Таранов помогал жене и с явным удовольствием открывал бутылки. Лицо друга светилось откровенной радостью. Лилька появлялась и исчезала. Она все время улыбалась, но было в ее улыбке что-то новое — холодное, замороженное, словно помадой нарисованное. Особенно меня удивили движения рук — резкие, нервные.

Когда стол был буквально завален, я не выдержал и заметил:

— Смотрю, что с продуктами у вас по-прежнему хорошо.

Алешка широко улыбнулся и довольный ответил:

— Не жалуемся, живем будь здоров.

Я только хотел сказать, что сейчас с продуктами в основном везде неплохо, как рубанула Лилька:

— Нашел кого спрашивать. Алеша ходит по магазинам, по базарам, Алеша знает цены, Алеша хозяин.

Мой друг смутился, покраснел, но ответил шуткой:

— Конечно, хозяин. Голова, как говорится. И цены знаю, государственные, естественно.
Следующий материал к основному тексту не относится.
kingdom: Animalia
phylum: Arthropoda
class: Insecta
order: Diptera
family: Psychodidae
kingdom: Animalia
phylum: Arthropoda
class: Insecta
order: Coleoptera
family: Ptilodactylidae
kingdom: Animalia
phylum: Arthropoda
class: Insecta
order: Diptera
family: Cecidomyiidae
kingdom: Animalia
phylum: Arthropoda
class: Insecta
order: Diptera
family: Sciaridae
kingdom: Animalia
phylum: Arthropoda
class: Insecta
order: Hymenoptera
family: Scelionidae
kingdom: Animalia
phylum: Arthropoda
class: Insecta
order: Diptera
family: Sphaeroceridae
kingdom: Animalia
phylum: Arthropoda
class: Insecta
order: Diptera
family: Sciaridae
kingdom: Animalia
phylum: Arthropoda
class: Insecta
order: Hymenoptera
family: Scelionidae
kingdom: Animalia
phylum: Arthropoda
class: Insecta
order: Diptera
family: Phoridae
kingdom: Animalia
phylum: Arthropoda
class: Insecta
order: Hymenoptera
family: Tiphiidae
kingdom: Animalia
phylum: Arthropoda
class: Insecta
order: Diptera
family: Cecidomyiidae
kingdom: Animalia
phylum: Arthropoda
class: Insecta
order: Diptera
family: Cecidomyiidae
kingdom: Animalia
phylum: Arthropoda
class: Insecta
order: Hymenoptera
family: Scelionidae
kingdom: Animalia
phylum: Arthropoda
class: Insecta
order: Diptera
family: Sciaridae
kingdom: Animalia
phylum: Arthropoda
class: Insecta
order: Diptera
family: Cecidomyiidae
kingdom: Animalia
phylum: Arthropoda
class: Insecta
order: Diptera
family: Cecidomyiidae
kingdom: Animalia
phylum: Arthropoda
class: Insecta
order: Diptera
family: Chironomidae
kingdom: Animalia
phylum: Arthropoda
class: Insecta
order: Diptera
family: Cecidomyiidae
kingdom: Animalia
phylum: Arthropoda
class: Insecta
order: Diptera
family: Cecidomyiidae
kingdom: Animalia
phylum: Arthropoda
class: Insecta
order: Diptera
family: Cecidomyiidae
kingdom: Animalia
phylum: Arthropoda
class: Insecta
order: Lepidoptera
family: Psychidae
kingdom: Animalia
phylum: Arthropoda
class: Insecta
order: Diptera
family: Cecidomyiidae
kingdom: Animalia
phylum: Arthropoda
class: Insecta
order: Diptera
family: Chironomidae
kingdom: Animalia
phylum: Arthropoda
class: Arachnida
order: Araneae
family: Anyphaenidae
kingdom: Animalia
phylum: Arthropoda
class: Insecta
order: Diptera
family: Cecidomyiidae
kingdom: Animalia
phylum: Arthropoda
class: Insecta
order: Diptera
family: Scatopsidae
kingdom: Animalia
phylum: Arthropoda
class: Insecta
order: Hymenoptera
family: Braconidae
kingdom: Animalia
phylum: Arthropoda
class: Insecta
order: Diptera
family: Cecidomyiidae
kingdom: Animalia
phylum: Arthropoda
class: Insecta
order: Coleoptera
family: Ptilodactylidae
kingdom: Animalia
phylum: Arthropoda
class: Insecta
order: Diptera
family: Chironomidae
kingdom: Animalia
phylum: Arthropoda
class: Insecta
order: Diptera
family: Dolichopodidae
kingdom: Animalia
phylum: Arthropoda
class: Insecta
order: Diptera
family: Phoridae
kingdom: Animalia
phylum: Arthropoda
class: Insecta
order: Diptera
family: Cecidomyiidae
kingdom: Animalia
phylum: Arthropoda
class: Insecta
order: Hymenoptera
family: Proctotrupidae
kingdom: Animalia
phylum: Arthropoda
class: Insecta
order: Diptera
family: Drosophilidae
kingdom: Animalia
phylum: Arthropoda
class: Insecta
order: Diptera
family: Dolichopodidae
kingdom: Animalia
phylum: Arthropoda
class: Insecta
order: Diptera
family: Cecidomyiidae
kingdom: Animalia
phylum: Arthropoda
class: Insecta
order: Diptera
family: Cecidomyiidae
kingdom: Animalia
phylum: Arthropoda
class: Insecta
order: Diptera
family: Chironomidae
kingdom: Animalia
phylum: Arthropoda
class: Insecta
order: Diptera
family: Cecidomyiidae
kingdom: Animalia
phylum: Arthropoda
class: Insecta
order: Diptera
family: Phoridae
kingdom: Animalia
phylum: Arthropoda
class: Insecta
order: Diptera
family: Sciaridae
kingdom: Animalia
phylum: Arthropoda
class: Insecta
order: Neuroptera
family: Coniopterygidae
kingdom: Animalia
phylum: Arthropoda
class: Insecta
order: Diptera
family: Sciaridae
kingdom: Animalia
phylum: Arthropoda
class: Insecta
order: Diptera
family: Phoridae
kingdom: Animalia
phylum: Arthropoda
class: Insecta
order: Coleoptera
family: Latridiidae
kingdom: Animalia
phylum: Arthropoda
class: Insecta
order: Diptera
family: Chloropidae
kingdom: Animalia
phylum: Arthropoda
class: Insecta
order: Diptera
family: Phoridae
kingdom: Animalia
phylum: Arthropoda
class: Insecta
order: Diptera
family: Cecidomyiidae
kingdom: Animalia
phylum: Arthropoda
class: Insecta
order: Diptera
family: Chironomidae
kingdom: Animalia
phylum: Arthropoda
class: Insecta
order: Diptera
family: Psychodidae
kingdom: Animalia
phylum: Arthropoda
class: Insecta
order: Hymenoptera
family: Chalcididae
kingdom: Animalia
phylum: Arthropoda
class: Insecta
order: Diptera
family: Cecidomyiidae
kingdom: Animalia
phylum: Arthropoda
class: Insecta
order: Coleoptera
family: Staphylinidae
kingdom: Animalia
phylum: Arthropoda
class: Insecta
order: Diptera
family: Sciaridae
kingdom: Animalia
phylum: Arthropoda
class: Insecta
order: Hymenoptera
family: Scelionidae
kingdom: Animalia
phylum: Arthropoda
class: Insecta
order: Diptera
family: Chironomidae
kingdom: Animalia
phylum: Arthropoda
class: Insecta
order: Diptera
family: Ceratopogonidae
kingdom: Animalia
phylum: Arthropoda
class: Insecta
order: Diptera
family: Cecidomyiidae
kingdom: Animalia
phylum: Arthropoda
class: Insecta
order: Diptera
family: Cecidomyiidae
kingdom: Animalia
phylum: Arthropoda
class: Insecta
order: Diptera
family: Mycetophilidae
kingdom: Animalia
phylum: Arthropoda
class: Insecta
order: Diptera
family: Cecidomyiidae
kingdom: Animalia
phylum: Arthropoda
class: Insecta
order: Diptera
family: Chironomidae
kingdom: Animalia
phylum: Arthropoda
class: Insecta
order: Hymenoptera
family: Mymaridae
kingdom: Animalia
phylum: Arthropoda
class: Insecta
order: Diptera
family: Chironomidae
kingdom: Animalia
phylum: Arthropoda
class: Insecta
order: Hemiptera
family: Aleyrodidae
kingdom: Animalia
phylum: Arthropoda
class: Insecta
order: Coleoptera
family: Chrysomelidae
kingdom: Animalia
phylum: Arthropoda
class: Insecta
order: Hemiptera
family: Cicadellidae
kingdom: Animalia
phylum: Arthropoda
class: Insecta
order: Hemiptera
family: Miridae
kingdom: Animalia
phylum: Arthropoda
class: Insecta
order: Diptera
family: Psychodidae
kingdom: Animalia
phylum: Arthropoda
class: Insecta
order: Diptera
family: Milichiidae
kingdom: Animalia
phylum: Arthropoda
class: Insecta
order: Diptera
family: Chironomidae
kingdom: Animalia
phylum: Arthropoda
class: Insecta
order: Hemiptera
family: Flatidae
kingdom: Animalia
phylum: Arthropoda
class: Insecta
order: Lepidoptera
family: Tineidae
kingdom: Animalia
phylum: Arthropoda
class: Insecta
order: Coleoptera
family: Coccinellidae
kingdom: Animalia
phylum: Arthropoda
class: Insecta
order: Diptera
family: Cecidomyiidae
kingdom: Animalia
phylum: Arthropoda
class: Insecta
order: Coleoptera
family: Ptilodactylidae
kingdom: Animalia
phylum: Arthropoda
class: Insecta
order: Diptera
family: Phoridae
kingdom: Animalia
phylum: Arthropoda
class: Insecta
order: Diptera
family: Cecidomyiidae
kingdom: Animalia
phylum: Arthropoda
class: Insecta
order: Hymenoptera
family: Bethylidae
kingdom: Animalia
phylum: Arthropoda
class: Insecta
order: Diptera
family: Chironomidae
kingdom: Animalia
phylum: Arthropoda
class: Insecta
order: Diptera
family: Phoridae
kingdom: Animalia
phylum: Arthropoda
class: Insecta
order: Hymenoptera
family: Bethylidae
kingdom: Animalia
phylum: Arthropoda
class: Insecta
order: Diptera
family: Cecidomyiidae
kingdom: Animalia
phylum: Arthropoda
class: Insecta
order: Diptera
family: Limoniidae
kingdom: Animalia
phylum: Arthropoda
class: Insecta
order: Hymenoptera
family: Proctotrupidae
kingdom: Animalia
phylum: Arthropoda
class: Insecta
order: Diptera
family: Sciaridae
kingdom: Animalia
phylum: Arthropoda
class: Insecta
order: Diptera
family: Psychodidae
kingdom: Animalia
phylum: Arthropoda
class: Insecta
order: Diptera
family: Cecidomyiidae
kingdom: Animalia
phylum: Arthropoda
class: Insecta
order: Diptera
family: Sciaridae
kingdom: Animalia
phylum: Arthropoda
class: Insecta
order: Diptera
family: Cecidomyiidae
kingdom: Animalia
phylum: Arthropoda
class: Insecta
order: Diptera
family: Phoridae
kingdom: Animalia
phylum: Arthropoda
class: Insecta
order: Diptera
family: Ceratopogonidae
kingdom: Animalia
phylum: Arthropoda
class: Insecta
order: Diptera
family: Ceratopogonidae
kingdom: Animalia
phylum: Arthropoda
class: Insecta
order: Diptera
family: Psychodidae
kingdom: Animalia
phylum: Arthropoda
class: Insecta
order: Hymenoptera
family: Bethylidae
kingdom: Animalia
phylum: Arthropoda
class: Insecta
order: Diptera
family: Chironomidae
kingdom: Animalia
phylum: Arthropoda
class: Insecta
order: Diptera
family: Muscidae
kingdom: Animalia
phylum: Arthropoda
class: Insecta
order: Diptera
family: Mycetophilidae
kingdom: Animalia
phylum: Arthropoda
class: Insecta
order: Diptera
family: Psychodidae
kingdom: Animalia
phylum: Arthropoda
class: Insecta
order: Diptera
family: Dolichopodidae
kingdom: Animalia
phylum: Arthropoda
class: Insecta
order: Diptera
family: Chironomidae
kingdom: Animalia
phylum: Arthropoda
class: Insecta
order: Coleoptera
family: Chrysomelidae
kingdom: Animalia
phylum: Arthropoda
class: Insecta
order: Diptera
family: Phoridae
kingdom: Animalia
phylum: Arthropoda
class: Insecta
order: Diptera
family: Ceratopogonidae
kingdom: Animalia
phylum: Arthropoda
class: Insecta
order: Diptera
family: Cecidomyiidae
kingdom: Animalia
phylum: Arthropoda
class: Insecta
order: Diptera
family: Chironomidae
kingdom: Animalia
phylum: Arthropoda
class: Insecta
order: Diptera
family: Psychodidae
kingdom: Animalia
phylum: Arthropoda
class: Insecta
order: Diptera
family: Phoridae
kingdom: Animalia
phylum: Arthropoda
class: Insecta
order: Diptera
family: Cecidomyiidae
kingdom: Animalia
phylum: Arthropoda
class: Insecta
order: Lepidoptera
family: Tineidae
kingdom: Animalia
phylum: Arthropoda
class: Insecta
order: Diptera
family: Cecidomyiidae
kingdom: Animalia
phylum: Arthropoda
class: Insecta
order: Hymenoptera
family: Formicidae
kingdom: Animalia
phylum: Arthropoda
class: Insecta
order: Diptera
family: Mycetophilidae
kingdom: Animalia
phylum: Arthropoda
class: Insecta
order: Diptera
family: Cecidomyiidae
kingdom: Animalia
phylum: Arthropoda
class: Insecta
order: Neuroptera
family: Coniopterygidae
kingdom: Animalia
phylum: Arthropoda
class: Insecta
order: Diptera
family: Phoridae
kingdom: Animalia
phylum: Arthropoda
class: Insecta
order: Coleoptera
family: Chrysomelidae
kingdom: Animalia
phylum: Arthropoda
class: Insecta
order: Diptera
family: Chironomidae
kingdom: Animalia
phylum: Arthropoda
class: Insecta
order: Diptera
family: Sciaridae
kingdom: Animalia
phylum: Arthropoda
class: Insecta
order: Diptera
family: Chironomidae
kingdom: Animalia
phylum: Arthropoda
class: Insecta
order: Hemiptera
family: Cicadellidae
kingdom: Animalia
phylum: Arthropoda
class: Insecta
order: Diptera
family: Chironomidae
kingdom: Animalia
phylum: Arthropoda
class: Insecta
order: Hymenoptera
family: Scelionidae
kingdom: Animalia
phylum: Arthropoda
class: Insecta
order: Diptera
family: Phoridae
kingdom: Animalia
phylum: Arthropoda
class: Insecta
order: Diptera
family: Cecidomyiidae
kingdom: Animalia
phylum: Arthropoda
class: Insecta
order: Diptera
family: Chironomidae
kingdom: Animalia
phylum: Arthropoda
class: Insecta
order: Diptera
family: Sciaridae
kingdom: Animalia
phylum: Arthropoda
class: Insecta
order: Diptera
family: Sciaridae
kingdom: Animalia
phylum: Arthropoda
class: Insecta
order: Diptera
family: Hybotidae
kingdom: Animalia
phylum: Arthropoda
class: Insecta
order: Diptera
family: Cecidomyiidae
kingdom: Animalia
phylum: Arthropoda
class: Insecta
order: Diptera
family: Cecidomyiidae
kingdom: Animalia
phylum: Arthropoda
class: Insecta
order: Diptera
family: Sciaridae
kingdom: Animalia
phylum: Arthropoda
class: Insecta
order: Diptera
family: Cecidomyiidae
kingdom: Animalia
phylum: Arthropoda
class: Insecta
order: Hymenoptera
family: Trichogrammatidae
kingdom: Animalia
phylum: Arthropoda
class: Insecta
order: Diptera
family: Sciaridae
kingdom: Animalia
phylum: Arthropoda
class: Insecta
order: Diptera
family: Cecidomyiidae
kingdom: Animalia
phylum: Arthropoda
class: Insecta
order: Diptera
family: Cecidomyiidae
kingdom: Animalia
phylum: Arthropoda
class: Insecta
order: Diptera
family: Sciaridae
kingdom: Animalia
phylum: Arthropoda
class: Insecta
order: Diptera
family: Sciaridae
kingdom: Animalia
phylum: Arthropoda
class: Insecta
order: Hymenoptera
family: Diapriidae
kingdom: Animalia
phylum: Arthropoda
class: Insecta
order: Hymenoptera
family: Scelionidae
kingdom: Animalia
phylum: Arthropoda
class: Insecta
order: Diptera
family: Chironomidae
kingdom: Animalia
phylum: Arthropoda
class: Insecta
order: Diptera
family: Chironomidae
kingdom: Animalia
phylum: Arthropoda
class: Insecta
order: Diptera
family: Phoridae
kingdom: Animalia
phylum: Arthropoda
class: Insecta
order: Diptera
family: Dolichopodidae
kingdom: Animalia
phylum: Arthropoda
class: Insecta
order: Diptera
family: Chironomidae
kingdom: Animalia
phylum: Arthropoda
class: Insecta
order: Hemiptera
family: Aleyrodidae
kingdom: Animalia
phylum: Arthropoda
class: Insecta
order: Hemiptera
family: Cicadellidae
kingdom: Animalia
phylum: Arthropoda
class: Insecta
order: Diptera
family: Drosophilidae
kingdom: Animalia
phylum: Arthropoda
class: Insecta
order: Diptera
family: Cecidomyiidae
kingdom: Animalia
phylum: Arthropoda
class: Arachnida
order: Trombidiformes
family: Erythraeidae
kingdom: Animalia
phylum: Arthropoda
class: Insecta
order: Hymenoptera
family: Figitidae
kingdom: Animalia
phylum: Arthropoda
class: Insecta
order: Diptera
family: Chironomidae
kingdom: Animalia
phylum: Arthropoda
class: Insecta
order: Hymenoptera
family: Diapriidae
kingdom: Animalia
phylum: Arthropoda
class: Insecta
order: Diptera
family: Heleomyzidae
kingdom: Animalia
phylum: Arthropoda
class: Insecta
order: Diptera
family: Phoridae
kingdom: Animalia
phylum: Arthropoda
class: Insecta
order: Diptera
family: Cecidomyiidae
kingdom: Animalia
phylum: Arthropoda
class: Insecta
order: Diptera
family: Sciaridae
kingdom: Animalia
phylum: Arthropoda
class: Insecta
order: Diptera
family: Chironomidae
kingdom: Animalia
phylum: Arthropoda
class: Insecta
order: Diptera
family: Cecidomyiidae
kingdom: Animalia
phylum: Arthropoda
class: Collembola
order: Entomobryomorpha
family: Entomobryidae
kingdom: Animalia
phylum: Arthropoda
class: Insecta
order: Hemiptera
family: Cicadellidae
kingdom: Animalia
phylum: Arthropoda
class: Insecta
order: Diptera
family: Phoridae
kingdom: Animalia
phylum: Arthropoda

— С вашим государством проживешь, — рубанула Лилька. — Хозяева, как же… Алеша с Матюхой, Матюха с Алешей.

Любимая тарановская поговорка звучала явно в иной редакции. Плохое настроение, что ли? Хозяйка же как ни в чем не бывало подкладывала мне в тарелку то одно, то другое и улыбалась. Я вдруг почувствовал себя нехорошо, словно присутствовал на каком-то спиритическом сеансе. Глядел на Лильку, а видел Алешкины глаза… Тревога, как и в прошлый раз, закралась внутрь и подавала первые сигналы, как потом оказалось, очень верные.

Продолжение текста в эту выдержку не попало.